RepSFNet : A Single Fusion Network with Structural Reparameterization for Crowd Counting
This work addresses the problem of real-time and low-power crowd counting for edge computing applications, representing an incremental improvement in efficiency.
The paper tackled crowd counting in variable-density scenes by proposing RepSFNet, a lightweight architecture that achieved competitive accuracy while reducing inference latency by up to 34% compared to state-of-the-art methods.
Crowd counting remains challenging in variable-density scenes due to scale variations, occlusions, and the high computational cost of existing models.

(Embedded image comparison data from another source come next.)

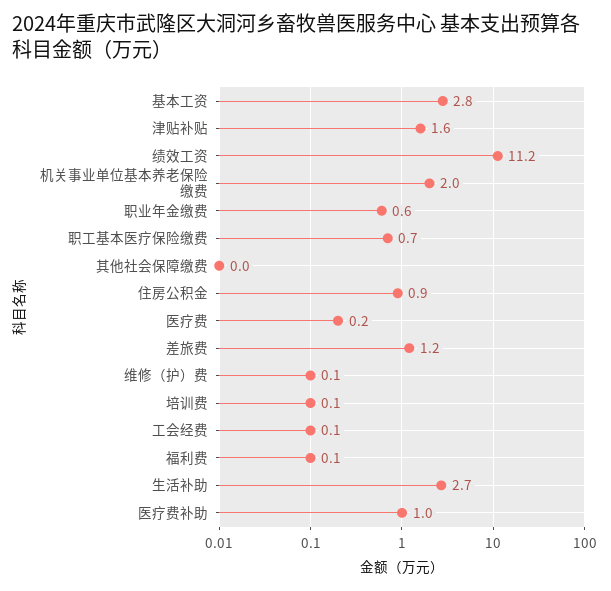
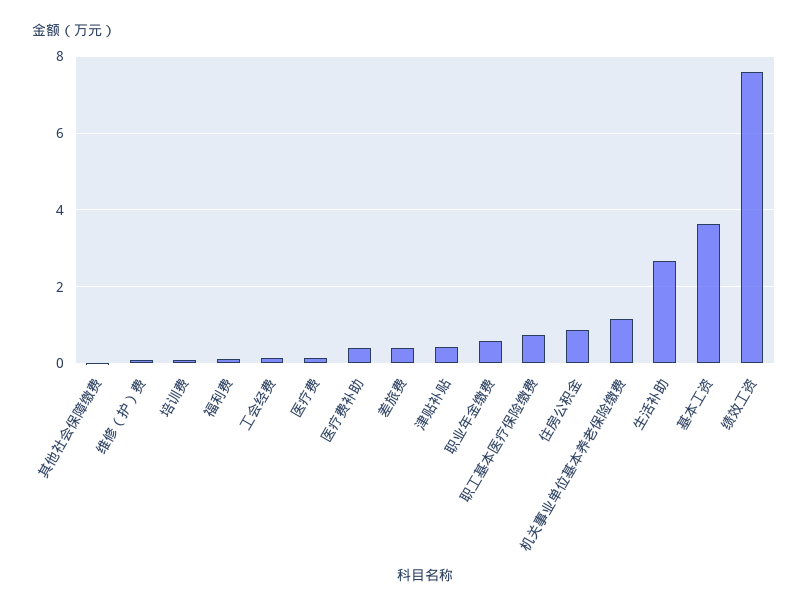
基本工资: 2.8 -> 3.6
津贴补贴: 1.6 -> 0.4
绩效工资: 11.2 -> 7.6
机关事业单位基本养老保险缴费: 2 -> 1.2
差旅费: 1.2 -> 0.4
医疗费补助: 1 -> 0.4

To address these issues, we propose RepSFNet (Reparameterized Single Fusion Network), a lightweight architecture designed for accurate and real-time crowd estimation. RepSFNet leverages a RepLK-ViT backbone with large reparameterized kernels for efficient multi-scale feature extraction. It further integrates a Feature Fusion module combining Atrous Spatial Pyramid Pooling (ASPP) and Context-Aware Network (CAN) to achieve robust, density-adaptive context modeling. A Concatenate Fusion module is employed to preserve spatial resolution and generate high-quality density maps. By avoiding attention mechanisms and multi-branch designs, RepSFNet significantly reduces parameters and computational complexity. The training objective combines Mean Squared Error and Optimal Transport loss to improve both count accuracy and spatial distribution alignment. Experiments conducted on ShanghaiTech, NWPU, and UCF-QNRF datasets demonstrate that RepSFNet achieves competitive accuracy while reducing inference latency by up to 34 percent compared to recent state-of-the-art methods, making it suitable for real-time and low-power edge computing applications.